Measuring Informed Probability
Our scoring formula starts with an estimate of the probability that a user upvotes a post, and then observes how exposure to information in the note influences that probability. We differentiate “informed” vs “uninformed” upvote probabilities depending on whether users have or have not been “exposed” to the information.
But what exactly does it mean to be exposed to the information in the note? Does this mean they have read the note? But what if they read it and don’t really pay attention to it?
We can’t tell if a user really read the post, let alone really considered it. We assume that if we showed the note below the post when they voted on the post, it is more likely that they considered it. And if they voted on the note, they almost certainly considered it.
We can also assume that the proportion of users who consider the note when it is shown to them is the same for all posts, and similarly the proportion of users who vote on the note after considering it is the same for all posts.
The Causal Model
So that gives us a causal model that looks like this, and some assumptions:
- $N$: note is created
- $T$: user is shown the note
- $C$: user considers the note
- $V$: user votes on the note
- $U$: user upvotes the post
N
↓
T
↓
C
↙ ↘
U V
With the following assumptions:
- We cannot observe $C$
- $T$ is entirely under our control and can be manipulated randomly.

== Provided data ==
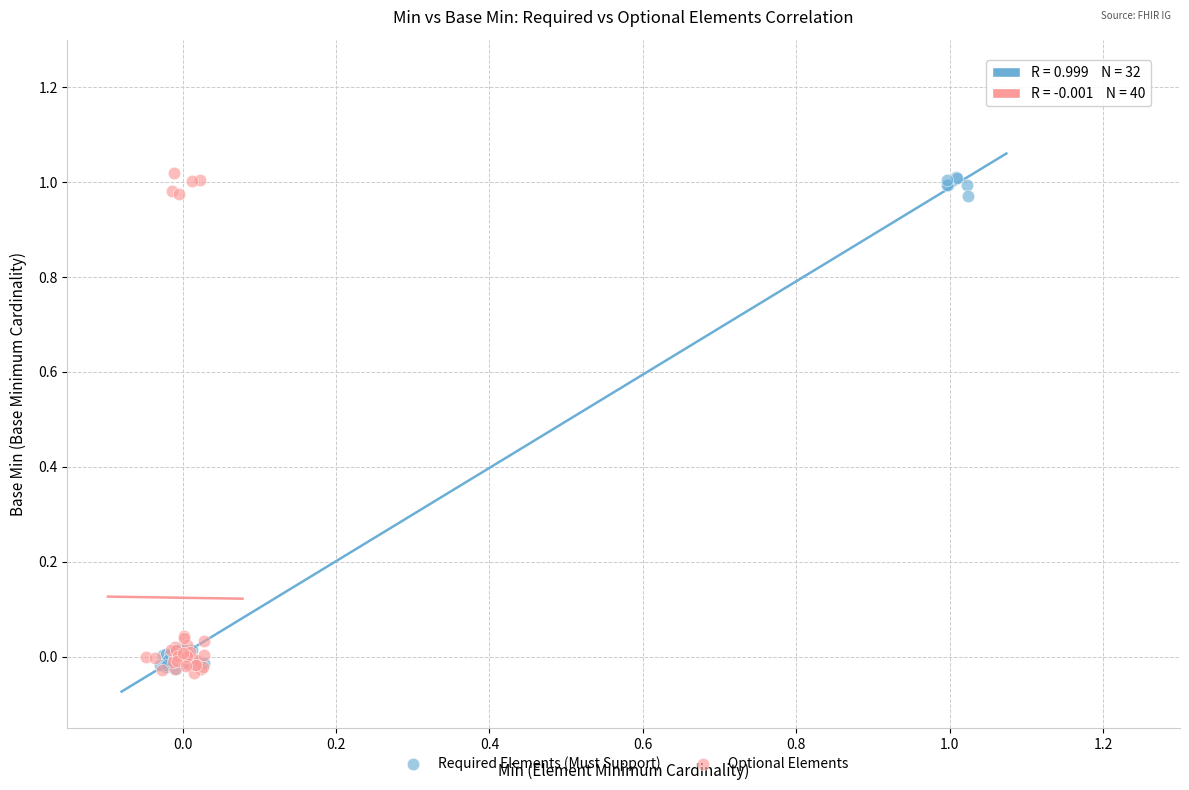

What are all the series names shown in the legend?

Required Elements (Must Support), Optional Elements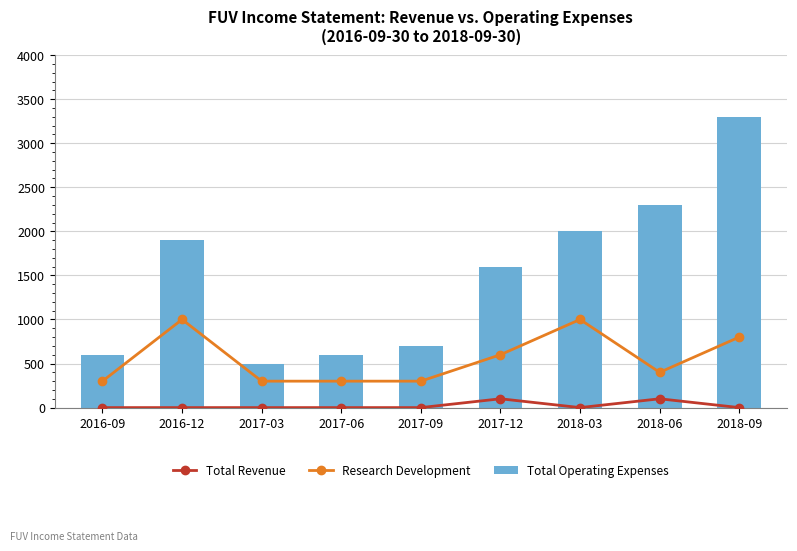

At which category does the chart reach its peak across all series?

2018-09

== Required tasks ==
A. Retype the passage of the text on informed probability from "Measuring Informed Probability" up to and including "to the information.".
B. List every variable defined in the causal model in the text on informed probability, along with what each stands for.
C. For each statement, say whether the text on informed probability agrees with it (yes or no), and quote the words that decide it.
(i) The proportion of users who consider the note when it is shown to them is assumed to be the same for all posts.
(ii) Whether a user considers the note can be observed directly.
(iii) Whether a user is shown the note can be manipulated randomly.

== Task-by-task results ==
A.
Measuring Informed Probability
Our scoring formula starts with an estimate of the probability that a user upvotes a post, and then observes how exposure to information in the note influences that probability. We differentiate “informed” vs “uninformed” upvote probabilities depending on whether users have or have not been “exposed” to the information.

B.
- N: note is created
- T: user is shown the note
- C: user considers the note
- V: user votes on the note
- U: user upvotes the post

C.
(i) Yes: "We can also assume that the proportion of users who consider the note when it is shown to them is the same for all posts"
(ii) No: "We cannot observe $C$"
(iii) Yes: "$T$ is entirely under our control and can be manipulated randomly."